Labor, materials, and standard business issues also come into play.
“There are a number of threats to the supply chain, including concentration of semiconductor manufacturing in a few countries, shortage of semiconductor engineers, rising cost of materials, increasing complexity of chips, geopolitical tensions and regulatory and compliance challenges,” says Aarti Dhapte, Senior Research Analyst at Market Research Future (MRFR).
There are numerous efforts afoot to relieve these concerns and secure a prime slice of the AI market pie. For what corporation does not envy Nvidia right now?

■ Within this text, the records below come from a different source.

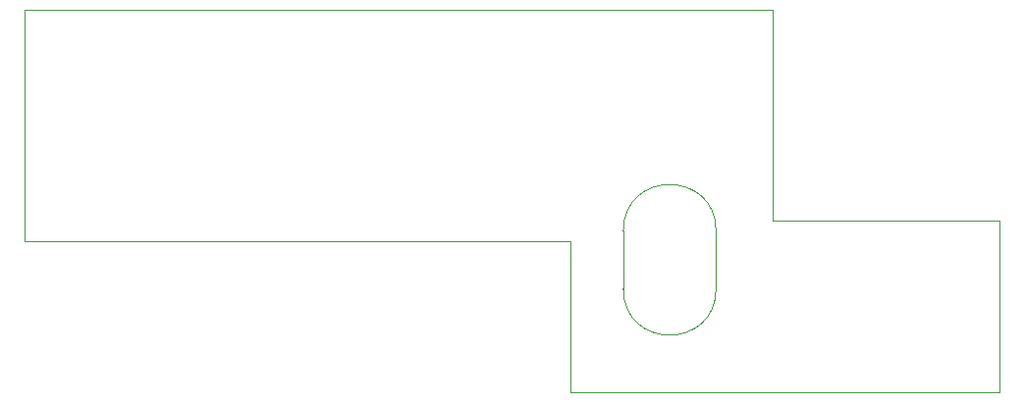
<source format=gm1>
%TF.GenerationSoftware,KiCad,Pcbnew,7.0.8*%
%TF.CreationDate,2023-10-16T22:13:19+02:00*%
%TF.ProjectId,sata_caddy,73617461-5f63-4616-9464-792e6b696361,rev?*%
%TF.SameCoordinates,Original*%
%TF.FileFunction,Profile,NP*%
%FSLAX46Y46*%
G04 Gerber Fmt 4.6, Leading zero omitted, Abs format (unit mm)*
G04 Created by KiCad (PCBNEW 7.0.8) date 2023-10-16 22:13:19*
%MOMM*%
%LPD*%
G01*
G04 APERTURE LIST*
%TA.AperFunction,Profile*%
%ADD10C,0.100000*%
%TD*%
G04 APERTURE END LIST*
D10*
X74600000Y-49100000D02*
G75*
G03*
X66600000Y-49100000I-4000000J0D01*
G01*
X74600000Y-49100000D02*
X74600000Y-54100000D01*
X66600000Y-54100000D02*
G75*
G03*
X74600000Y-54100000I4000000J0D01*
G01*
X62000000Y-50000000D02*
X62000000Y-63000000D01*
X62000000Y-50000000D02*
X15000000Y-50000000D01*
X99000000Y-48200000D02*
X79500000Y-48200000D01*
X66600000Y-49100000D02*
X66600000Y-54100000D01*
X76800000Y-30000000D02*
X79500000Y-30000000D01*
X15000000Y-50000000D02*
X15000000Y-30000000D01*
X99000000Y-63000000D02*
X99000000Y-48200000D01*
X62000000Y-63000000D02*
X99000000Y-63000000D01*
X15000000Y-30000000D02*
X76800000Y-30000000D01*
X79500000Y-48200000D02*
X79500000Y-30000000D01*
M02*

</source>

“Many countries are trying to increase their piece of the global supply chain capacity and/or to onshore as much as possible through subsidies and other incentives. This has spurred significant investment and activity, but it remains to be seen whether these investments will address the supply chain problems in a timely or appropriate manner,” says Almassy.
Despite large investments, Almassy says PwC has already seen the ongoing talent shortage slow efforts to scale up these investments quickly. This all-too-common scenario, he says, would seem to indicate that any alternatives or solutions would be difficult to implement.
“Even if AI started to be used to revolutionize and optimize the global supply chain, physical investments would still be needed, so these constraints would still apply,” Almassy says.
While supply chain status sounds all doom and gloom, there is light at the end of the tunnel.
Rand’s forecast for 2023 and beyond sees an end to supply chain issues in the short term.
“While we can’t precisely predict the future of the supply chain, a reasonable estimate could be around 5 to 7 years. This considers the time it usually takes for new products to be developed and made available to the public. The supply chain isn’t set in stone; it’s quite complex due to various factors that play a critical role when global production starts to ramp up,” says Jennifer Strawn, head of global solutions and sourcing for Rand Technology.
Other industry watchers are more specific in their forecasting but still see some form of near-term relief.
“At this time, most analysts expect manufacturing capacity for GPUs and HBM3 — and a kind of next gen HBM3 called HBM3e — to grow fast enough to meet demand,” says Kulik.
Further Kulik says that based on very recent announcements, Deloitte expects that:
1) CoWoS ((Chip on Wafer on Substrate) capacity at the company that currently does all the packaging for the most popular chips will more than double this year, and likely double again next year, and…
2) that technology will soon be qualified at other packaging companies (external companies, who specialize in assembly, test and packaging), which will significantly alleviate the current packaging bottlenecks.
“But all of this takes time, and almost everyone expects that demand for gen AI optimized GPUs will be greater than supply for Q3 2023 (100% certainty), Q4 2023 (almost certain), Q1 2024 (highly probable) and even Q2 2024 (probable, but less certain),” says Kulik.
Still others think AI will right its own ship — in one way or another.
“The AI-focused semiconductor supply chain is remarkably flexible and has the potential to adapt along many dimensions, such as the types of data on which models are trained, the size of the models, and the efficiency of training and usage. A prime example of innovation in this space is the open-source project llama.cpp, which enables Large Language Models to run on CPU only, bypassing potential GPU supply bottlenecks,” says Nathan Schurr, CEO of AGI Technology.